O jovem padre Mariano
tivera de renunciar ao amor em nome de um bem maior: sua vocação. Precisou
aprender a sufocar um sentimento que, apesar de tão bonito, tornara-se agora
proibido.
Entretanto,
preocupou-se sobremaneira na noite em que ela, voltando da faculdade de
veterinária, fora atacada por um maluco. Felizmente nada de muito grave
ocorrera, salvo que o agressor a mordera no pescoço. Quando o plantonista a
medicou, determinando que a jovem permanecesse em observação até o dia
seguinte, padre Mariano permaneceu durante todo o tempo ao seu lado, zelando pela amada em seu leito.
Depois disso, Eulália
não foi mais a mesma. Dormia mal, aparecia com olheiras, reclamava
constantemente de cansaço e fraqueza extremos. Procurou Mariano na paróquia
diversas vezes, alegando ter pesadelos recorrentes e pavorosos, onde um homem
de terríveis olhos abrasadores a visitava em seu quarto quase todas as noites.

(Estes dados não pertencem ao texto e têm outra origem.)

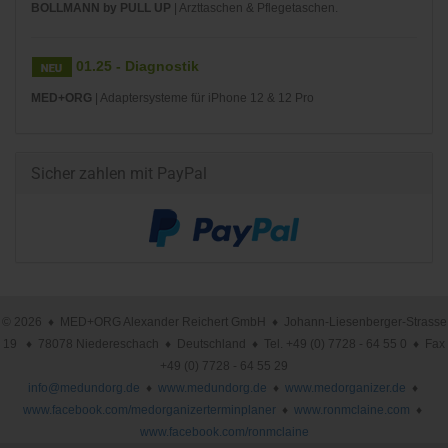
BOLLMANN by PULL UP
| Arzttaschen & Pflegetaschen.
01.25 - Diagnostik
MED+ORG
| Adaptersysteme für iPhone 12 & 12 Pro
Sicher zahlen mit PayPal
© 2026 ♦ MED+ORG Alexander Reichert GmbH ♦ Johann-Liesenberger-Strasse
19 ♦ 78078 Niedereschach ♦ Deutschland ♦ Tel. +49 (0) 7728 - 64 55 0 ♦ Fax
+49 (0) 7728 - 64 55 29
info@medundorg.de
♦
www.medundorg.de
♦
www.medorganizer.de
♦
www.facebook.com/medorganizerterminplaner
♦
www.ronmclaine.com
♦
www.facebook.com/ronmclaine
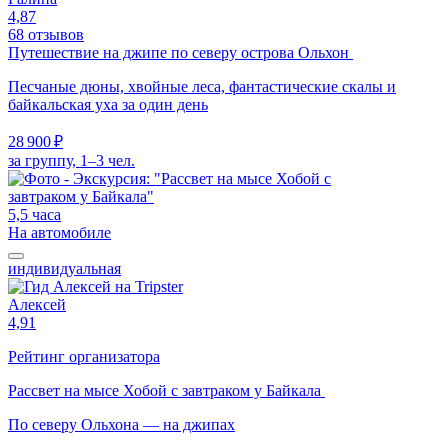
4,87
68 отзывов
Путешествие на джипе по северу острова Ольхон
Песчаные дюны, хвойные леса, фантастические скалы и
байкальская уха за один день
28 900 ₽
за группу, 1–3 чел.
5,5 часа
На автомобиле
индивидуальная
Алексей
4,91
Рейтинг организатора
Рассвет на мысе Хобой с завтраком у Байкала
По северу Ольхона — на джипах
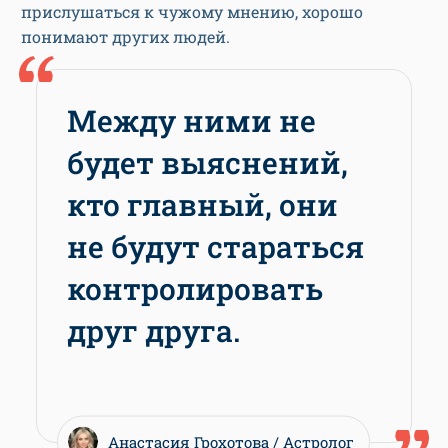
прислушаться к чужому мнению, хорошо
понимают других людей.
Между ними не
будет выяснений,
кто главный, они
не будут стараться
контролировать
друг друга.
Анастасия Грохотова
Астролог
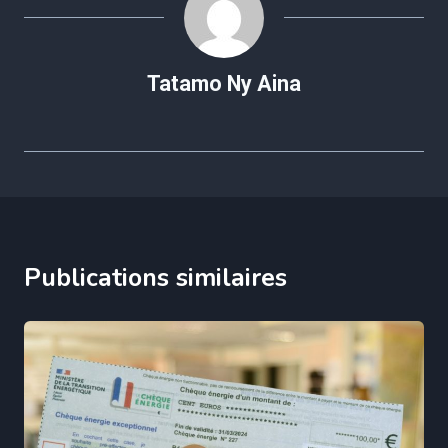
Tatamo Ny Aina
Publications similaires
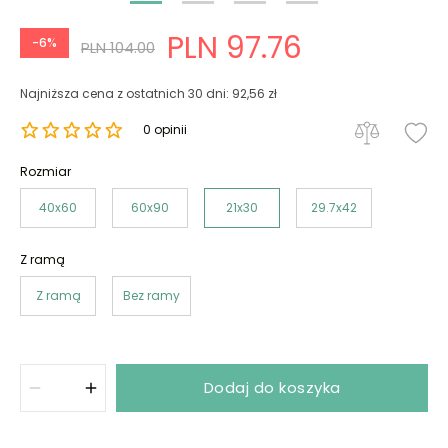
PLN 97.76
-6%
PLN 104.00
Najniższa cena z ostatnich 30 dni: 92,56 zł
0 opinii
Rozmiar
40x60
60x90
21x30
29.7x42
Z ramą
Z ramą
Bez ramy
Dodaj do koszyka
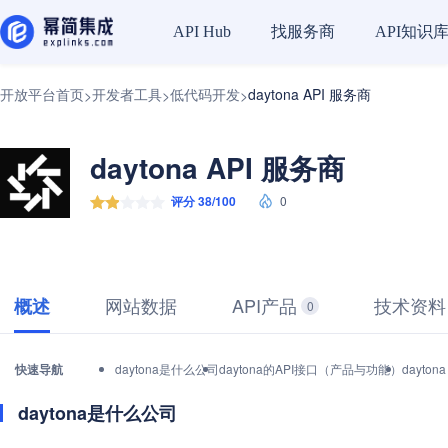
找服务商
API知识
API Hub
开放平台首页
开发者工具
低代码开发
daytona API 服务商
>
>
>
daytona API 服务商
评分 38/100
0
网站数据
API产品
技术资料
概述
0
快速导航
daytona是什么公司
daytona的API接口（产品与功能）
dayto
daytona是什么公司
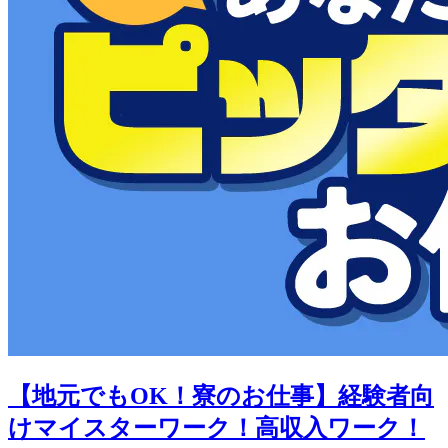
【地元でもOK！寮のお仕事】経験者向
けマイスターワーク！高収入ワーク！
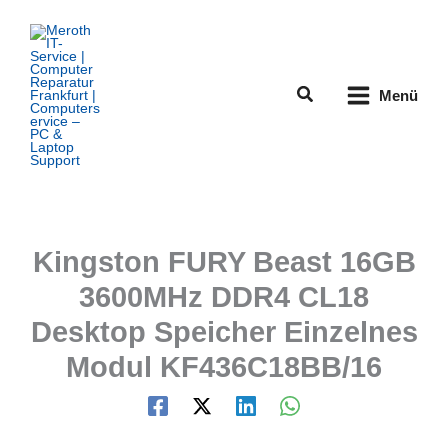
Zum
Inhalt
springen
Suchen
Menü
Kingston FURY Beast 16GB
3600MHz DDR4 CL18
Desktop Speicher Einzelnes
Modul KF436C18BB/16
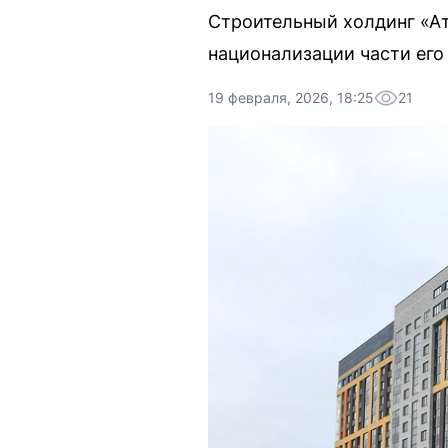
Строительный холдинг «А
национализации части его
19 февраля, 2026, 18:25
21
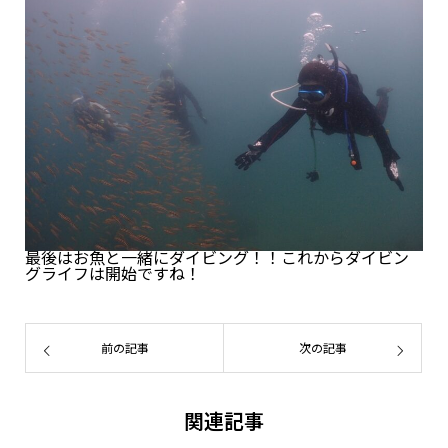
最後はお魚と一緒にダイビング！！これからダイビン
グライフは開始ですね！
前の記事
次の記事
関連記事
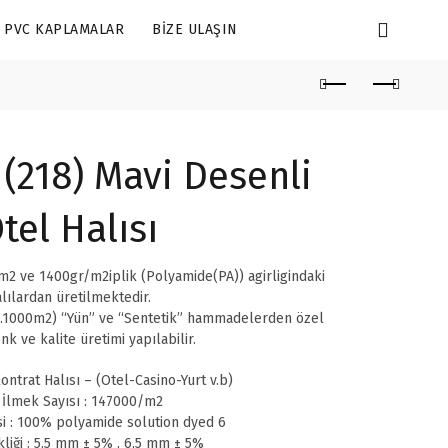
PVC KAPLAMALAR
BIZE ULAŞIN
(218) Mavi Desenli
tel Halısı
2 ve 1400gr/m2iplik (Polyamide(PA)) agirligindaki
lılardan üretilmektedir.
.1000m2) “Yün” ve “Sentetik” hammadelerden özel
nk ve kalite üretimi yapılabilir.
ontrat Halısı – (Otel-Casino-Yurt v.b)
 İlmek Sayısı : 147000/m2
i : 100% polyamide solution dyed 6
liği : 5,5 mm ± 5% , 6,5 mm ± 5%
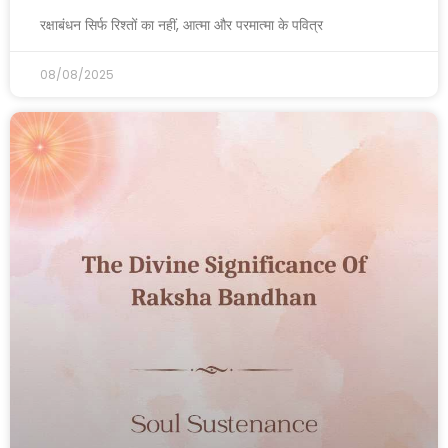
रक्षाबंधन सिर्फ रिश्तों का नहीं, आत्मा और परमात्मा के पवित्र
08/08/2025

Cada vez que tinha esse sonho, ela amanhecia pior. Padre Mariano rezava com ela
e por ela, mas achava que tudo aquilo fosse sobrecarga de tensão emocional pelo
ocorrido. Era um bom padre, mas, na época, faltava-lhe experiência sobre estes
assuntos obscuros.
Eulália piorou e os
médicos nunca descobriram a causa. Acreditavam ser um quadro grave e inédito de
anemia, o qual não puderam reverter. E assim, ela partiu.
Baqueado pela morte da
jovem, padre Mariano compareceu ao velório para ajudar o pároco, padre Ezequiel,
que ia ministrar as exéquias, ou seja, os ritos e as orações próprias para
recomendar o corpo a Deus. Reverendo Ezequiel era um velho e sábio sacerdote, o
qual já vira muita coisa nesse mundo. Coisas de deixar qualquer um de cabelo em
pé. Notara a marca de mordida no pescoço da menina e desconfiara a causa da
morte. Esclareceu tudo a padre Mariano, mostrou-lhe livros antigos,
explicou-lhe todo o procedimento. Afirmou que Mariano era quem devia fazer,
porque ele amava a moça.
Agora ele estava ali
pouco antes do amanhecer. Invadira o cemitério e arrombara o mausoléu. Fizera
as orações apropriadas. Tentava criar coragem. Precisava fazer aquilo, ou
Eulália não teria descanso. Para que ela se salvasse, ele teria de cruzar o
Inferno. Lágrimas escorriam por seu rosto jovem e barbeado. Inclinando-se,
beijou de leve os lábios frios da morta, balbuciando:
- Eu te amo, Eulália.
E com a marreta golpeou
a estaca vigorosamente, perfurando o coração da vampira.
Dois gritos
assustadores ecoaram na tumba: o da alma que era liberta da maldição, e o
outro, da alma que ficava nesse mundo, dilacerada por todo o sempre.